Night Shift (Kate Daniels #6.5)

“Three,” she said softly. “Two men and one woman. Two others will only survive the night with Nemek’s blessing. There are a few who might lose a limb, or who might not rise from their sleep until many days have passed, but they will live. Some livestock will have to be put down before the revenants’ poison transforms them.”


Hoofbeats neared. Shim. Mala glanced at the stallion. Sweat lathered his flanks and crimson spattered his legs. Nearer to the cliffs, a revenant lay pulped on the ground, and the woman with the bloodied shoulder was carrying the sobbing child back toward the caravan.

She looked to the warrior again. He was watching her with an unwavering gaze, the whites of his eyes a piercing contrast to the red masking his face. A thick and tangled beard hung to his chest and dripped blood onto his molded leather breastplate. If he wore a crest upon his armor, the gore concealed it.

The blood couldn’t conceal the rips in his woven tunic and slashes in the winter furs belted over his loose brocs. What hadn’t been protected by armor had been shredded by the revenants’ teeth and claws. Though she couldn’t see the flesh beneath his clothing, the muscles of his legs and back must have been gashed as badly as his arms.

That might be why he hadn’t yet taken a step since the madness had passed. He had to be in agony. “Have you anyone in this caravan who will see to your wounds, warrior?”

He abruptly looked away from her. “No. I only ride alongside them.”

As a hired man. But she’d already guessed as much. Though a few travelers had peered over the wagons, none had called to him with concern. They’d only been making certain that the revenants were dead.

So she would tend to him, warrior to warrior. Not yet. He still hadn’t moved—probably because he didn’t know if his next step would bring him to his knees. Mala’s pride would have pinned her in place, too. If he had to fall, best to give him privacy to do it.

She turned away. “I’ll see to the livestock.”

No response from the warrior. Instead his penetrating gaze returned to her face, and he silently watched as she gestured Shim closer and retrieved the single-bladed axe lashed to her saddle. She pushed the handle into her belt, then dragged the tack from Shim’s sweating back.

“Scout the entrance to the maze to make certain that no other revenants are lying in wait,” she told the stallion. “Then take your ease. I’ll rub you down when we’ve finished here.”

With a nicker and a soft butt of his head into her chest, he trotted off. Glad to be away from the stinking pile of revenants, most likely. Probably glad to be away from the wailing humans, too.

She glanced at the warrior. Shadowed by heavy black brows, his dark gaze followed the stallion before he suddenly turned his head, searching the ground. He stilled again when his gaze lit upon the heap of corpses, and all expression wiped from his face, as if a cold wind had scraped across a bare rock.

His horse, Mala realized. His mount’s body lay beneath the carnage. Perhaps he’d been attached to the animal, and perhaps it had only been useful to him—but a hired warrior was only worth as much as his steed, and if his mount died, often several seasons passed before he could earn enough to buy another. Sometimes years.

Mala only had to look at this warrior’s face to know the gray horse’s death was a devastating loss . . . and to know that he would not welcome her sympathy.

Her chest tight, she strode around the wagons, the red cloak sweeping out behind her. Ahead, two men squabbled over a limping ox. A gray-hair held a butcher’s blade. The younger barred his way. They both fell silent when Mala pushed past them, and she ended the argument with a swing of her axe. Another valuable animal dead—but this one not a complete loss.

She pointed to the teeth marks on the ox’s flank. “Cut away the poisoned flesh. The remaining meat can be saved.”

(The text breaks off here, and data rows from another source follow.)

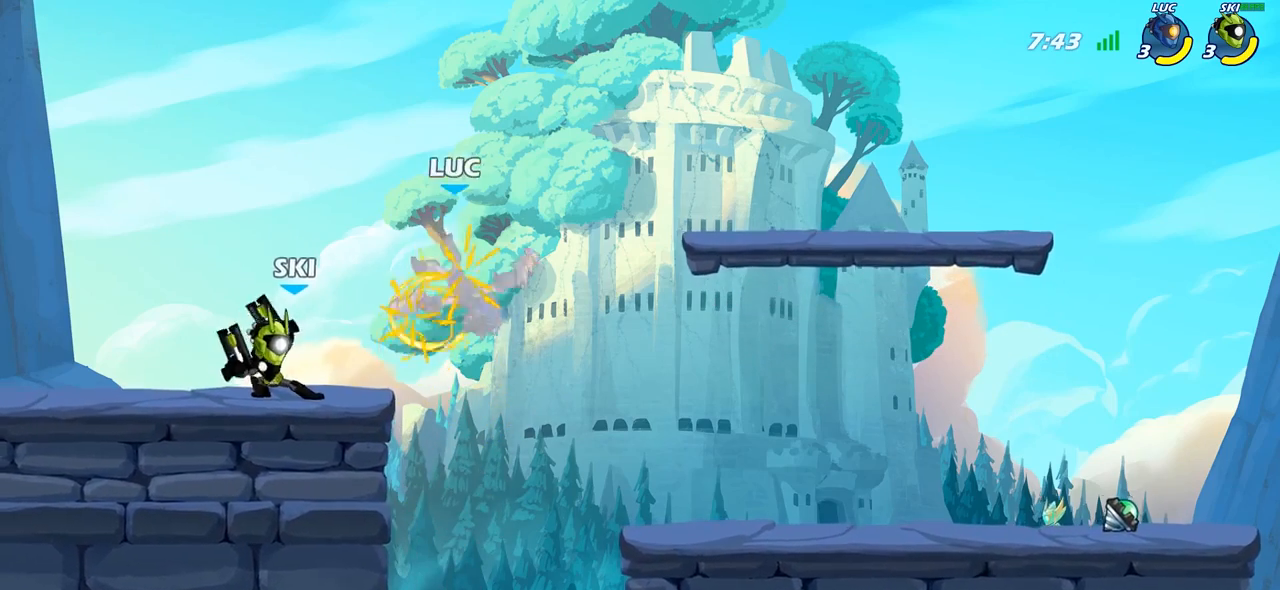
{"buttons": ["R2"], "left_stick": "right", "right_stick": "center", "events": [[33, "left_stick", "right"], [317, "R2", "down"]]}
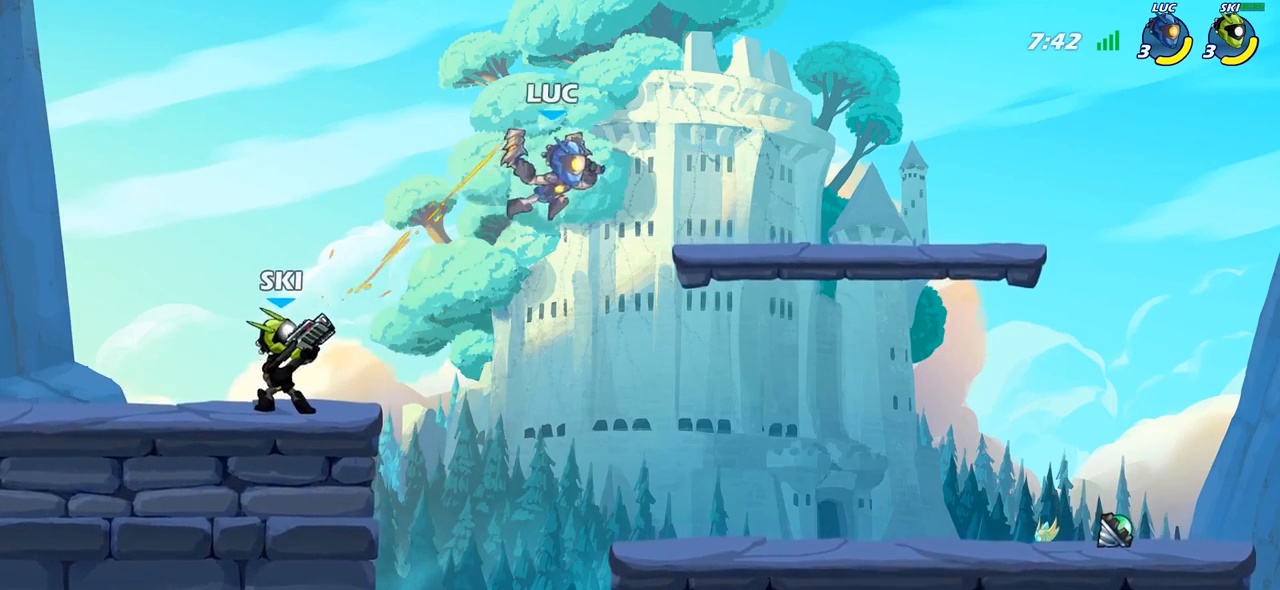
{"buttons": [], "left_stick": "left", "right_stick": "center", "events": [[117, "R2", "up"], [150, "left_stick", "down"], [217, "left_stick", "down-left"], [433, "left_stick", "left"]]}
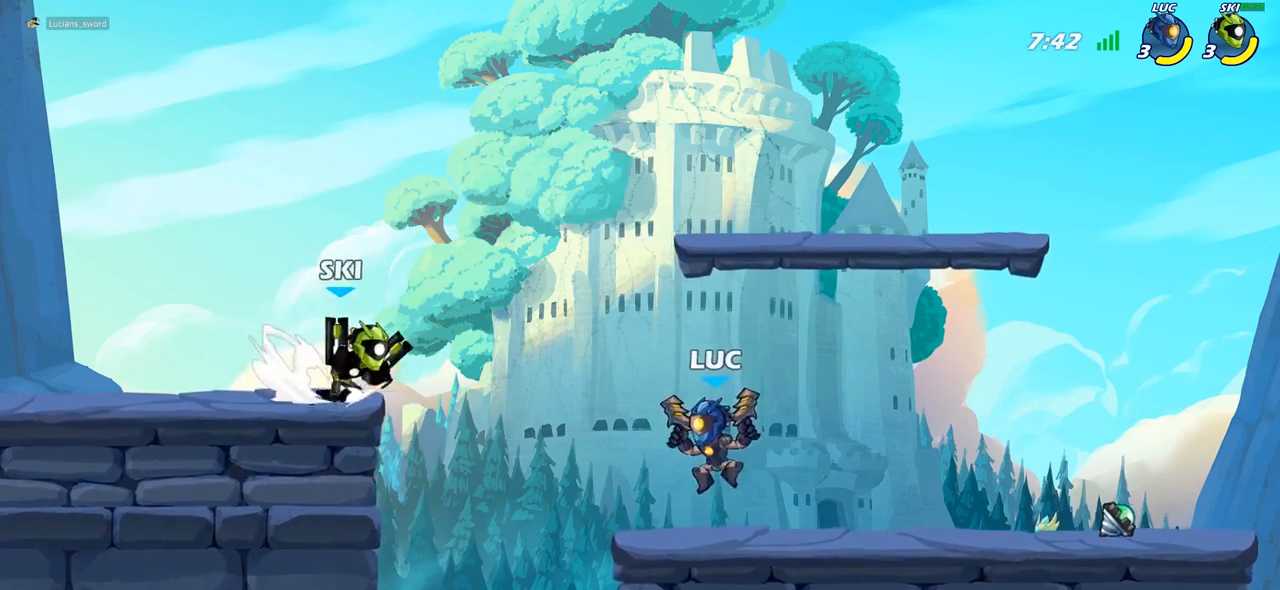
{"buttons": [], "left_stick": "center", "right_stick": "center", "events": [[67, "R2", "down"], [67, "left_stick", "up-left"], [100, "CROSS", "down"], [167, "SQUARE", "down"], [167, "right_stick", "left"], [183, "CROSS", "up"], [183, "R2", "up"], [217, "left_stick", "center"], [233, "SQUARE", "up"], [233, "right_stick", "center"]]}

Without waiting for a response, she sought the next infected ox. The old butcher followed her—his knife sheathed now, and his gaze on Mala, not the animal. “It has been many years since anyone wearing the questing cloak has passed through Blackmoor.”

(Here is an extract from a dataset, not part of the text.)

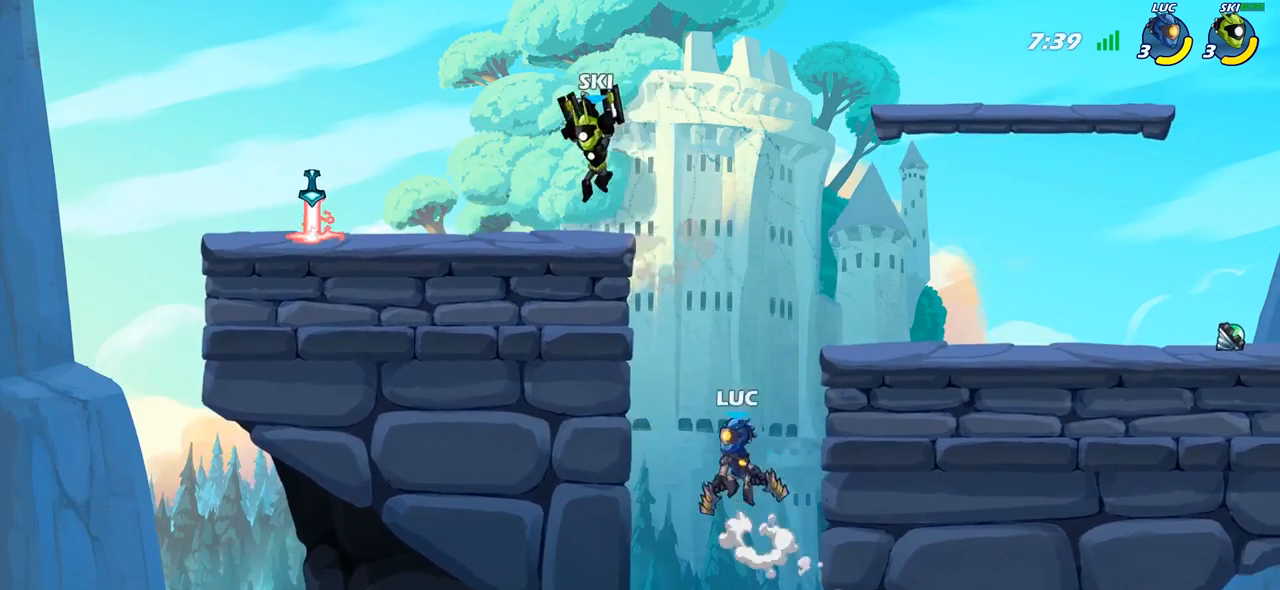
{"buttons": [], "left_stick": "up-left", "right_stick": "center", "events": [[50, "SQUARE", "down"], [83, "left_stick", "up-left"], [83, "right_stick", "left"], [150, "CROSS", "up"], [150, "right_stick", "center"], [167, "SQUARE", "up"]]}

Probably not since Anumith the Destroyer had razed Vela’s temples and slaughtered her oracles. A full generation. Mala did not say that in her homeland of Krimathe, old men such as he were just as rare. The Destroyer hadn’t left any young men alive, so there were none to grow old.

She only said, “I am not passing through—and don’t eat this one.” Teeth clenched, she silenced a bloodied and bleating goat. The animal’s eyes had already begun to redden; the poison had infected its brain. “What fouled these creatures?”

“A tusker,” the old man said.

Her breath stopped in her chest. A long-haired mountain of an animal, tuskers were strong and aggressive, with enormous jaws guarded by long, razored tusks. A beast, if ever there was one. “Possessed by a demon?”